A rhombus is actually just a special type of parallelogram. Area calculations can be applied to them also. A rhombus has four equal sides and its diagonals bisect each other at right angles.In geometry, a rhombus or rhomb is a quadrilateral whose four sides all have the same length. The rhombus is often called a diamond, after the diamonds suit in playing cards, or a lozenge, though the latter sometimes refers specifically to a rhombus with a 45° angle.Every rhombus has two diagonals connecting opposite pairs of vertices and two pairs of parallel sides. Using congruent triangles, one can prove that the rhombus is symmetric across each of these diagonals.

**General representation of rhombus**

Where:

A,B,C,D are four sides

d1 and d2 are the diagonals.

**Properties**

1. Opposite angles of a rhombus have equal measure.

2. The two diagonals of a rhombus are perpendicular.

3. Diagonals of a rhombus bisect each other at right angles.

4. Diagonals of a rhombus bisect opposite angles

5. Square is special case of rhombus.

6.Any two consecutive internal angles are supplementary : they add up to 180 degrees.

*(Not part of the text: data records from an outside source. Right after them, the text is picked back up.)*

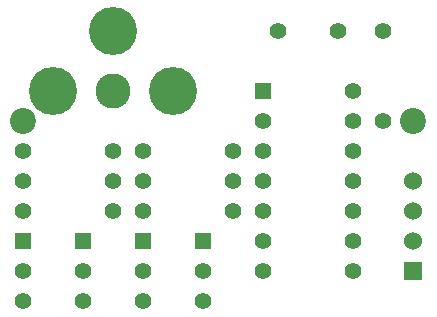
<source format=gts>
G04 (created by PCBNEW (2013-05-16 BZR 4016)-stable) date 12/19/2013 7:04:03 PM*
%MOIN*%
G04 Gerber Fmt 3.4, Leading zero omitted, Abs format*
%FSLAX34Y34*%
G01*
G70*
G90*
G04 APERTURE LIST*
%ADD10C,0.00590551*%
%ADD11C,0.055*%
%ADD12R,0.055X0.055*%
%ADD13C,0.16*%
%ADD14C,0.117*%
%ADD15R,0.06X0.06*%
%ADD16C,0.06*%
%ADD17C,0.0866142*%
G04 APERTURE END LIST*
G54D10*
G54D11*
X41000Y-36000D03*
X44000Y-36000D03*
X44000Y-37000D03*
X41000Y-37000D03*
X48000Y-37000D03*
X45000Y-37000D03*
X41000Y-35000D03*
X44000Y-35000D03*
X45000Y-35000D03*
X48000Y-35000D03*
X45000Y-36000D03*
X48000Y-36000D03*
X53000Y-31000D03*
X53000Y-34000D03*
G54D12*
X49000Y-33000D03*
G54D11*
X49000Y-34000D03*
X49000Y-35000D03*
X49000Y-36000D03*
X49000Y-37000D03*
X49000Y-38000D03*
X49000Y-39000D03*
X52000Y-39000D03*
X52000Y-38000D03*
X52000Y-37000D03*
X52000Y-36000D03*
X52000Y-35000D03*
X52000Y-34000D03*
X52000Y-33000D03*
X51500Y-31000D03*
X49500Y-31000D03*
G54D12*
X41000Y-38000D03*
G54D11*
X41000Y-39000D03*
X41000Y-40000D03*
G54D12*
X45000Y-38000D03*
G54D11*
X45000Y-39000D03*
X45000Y-40000D03*
G54D12*
X43000Y-38000D03*
G54D11*
X43000Y-39000D03*
X43000Y-40000D03*
G54D12*
X47000Y-38000D03*
G54D11*
X47000Y-39000D03*
X47000Y-40000D03*
G54D13*
X44000Y-31000D03*
X46000Y-33000D03*
X42000Y-33000D03*
G54D14*
X44000Y-33000D03*
G54D15*
X54000Y-39000D03*
G54D16*
X54000Y-38000D03*
X54000Y-37000D03*
X54000Y-36000D03*
G54D17*
X41000Y-34000D03*
X54000Y-34000D03*
M02*

</source>
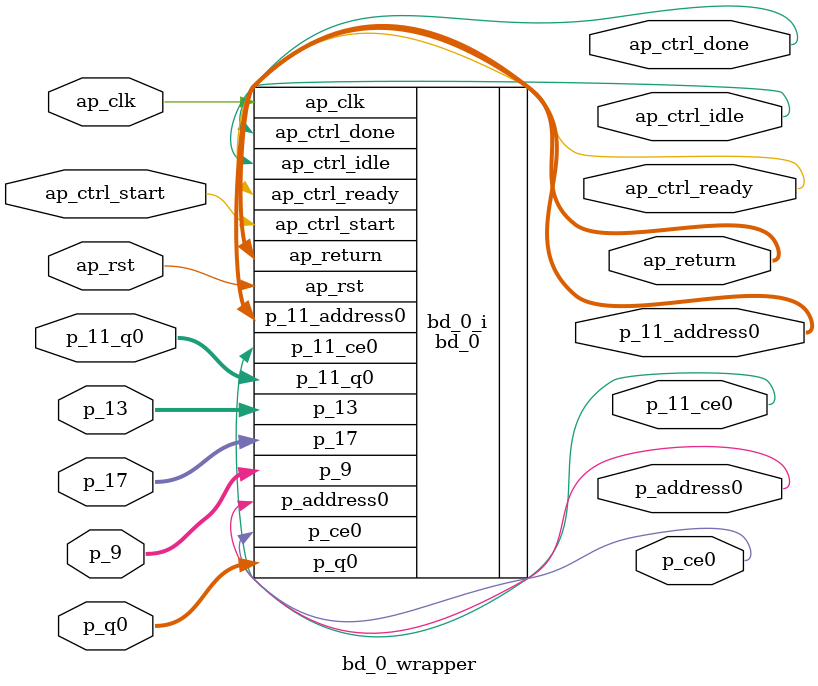
<source format=v>
`timescale 1 ps / 1 ps

module bd_0_wrapper
   (ap_clk,
    ap_ctrl_done,
    ap_ctrl_idle,
    ap_ctrl_ready,
    ap_ctrl_start,
    ap_return,
    ap_rst,
    p_11_address0,
    p_11_ce0,
    p_11_q0,
    p_13,
    p_17,
    p_9,
    p_address0,
    p_ce0,
    p_q0);
  input ap_clk;
  output ap_ctrl_done;
  output ap_ctrl_idle;
  output ap_ctrl_ready;
  input ap_ctrl_start;
  output [63:0]ap_return;
  input ap_rst;
  output [1:0]p_11_address0;
  output p_11_ce0;
  input [31:0]p_11_q0;
  input [63:0]p_13;
  input [63:0]p_17;
  input [63:0]p_9;
  output [0:0]p_address0;
  output p_ce0;
  input [31:0]p_q0;

  wire ap_clk;
  wire ap_ctrl_done;
  wire ap_ctrl_idle;
  wire ap_ctrl_ready;
  wire ap_ctrl_start;
  wire [63:0]ap_return;
  wire ap_rst;
  wire [1:0]p_11_address0;
  wire p_11_ce0;
  wire [31:0]p_11_q0;
  wire [63:0]p_13;
  wire [63:0]p_17;
  wire [63:0]p_9;
  wire [0:0]p_address0;
  wire p_ce0;
  wire [31:0]p_q0;

  bd_0 bd_0_i
       (.ap_clk(ap_clk),
        .ap_ctrl_done(ap_ctrl_done),
        .ap_ctrl_idle(ap_ctrl_idle),
        .ap_ctrl_ready(ap_ctrl_ready),
        .ap_ctrl_start(ap_ctrl_start),
        .ap_return(ap_return),
        .ap_rst(ap_rst),
        .p_11_address0(p_11_address0),
        .p_11_ce0(p_11_ce0),
        .p_11_q0(p_11_q0),
        .p_13(p_13),
        .p_17(p_17),
        .p_9(p_9),
        .p_address0(p_address0),
        .p_ce0(p_ce0),
        .p_q0(p_q0));
endmodule

</source>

angle A + angle B = 180 degrees

angle B + angle C = 180 degrees

angle C + angle D = 180 degrees

angle D + angle A = 180 degrees

**Area of rhombus**

Area of rhombus is identified by two methods:

**Base and height method:**The perpendicular distance from the chosen base to the opposite side.

Area=ba

Where:b is the length of the base

a is the altitude(Height)

**Diagonal method:**The area is half the product of the diagonals.

Area=d_{1}d_{2}/2

Where:d_{1} is the length of a diagonal

d_{2} is the length of the other diagonal

**Trignomentry**

Area=s^{2}sina

Where:s is the length of any side

a is any interior angle

sin is the sine function

**Perimeter:**It is the total distance around the outside.

Perimeter=4s

Where:S is the length of any one side

1) Find the area of rhombus when x=24 and y=12 cm?

Given: X=24cm and Y=12cm

Area=xy/2

24x12=288

Area=288/2=144cm^{2}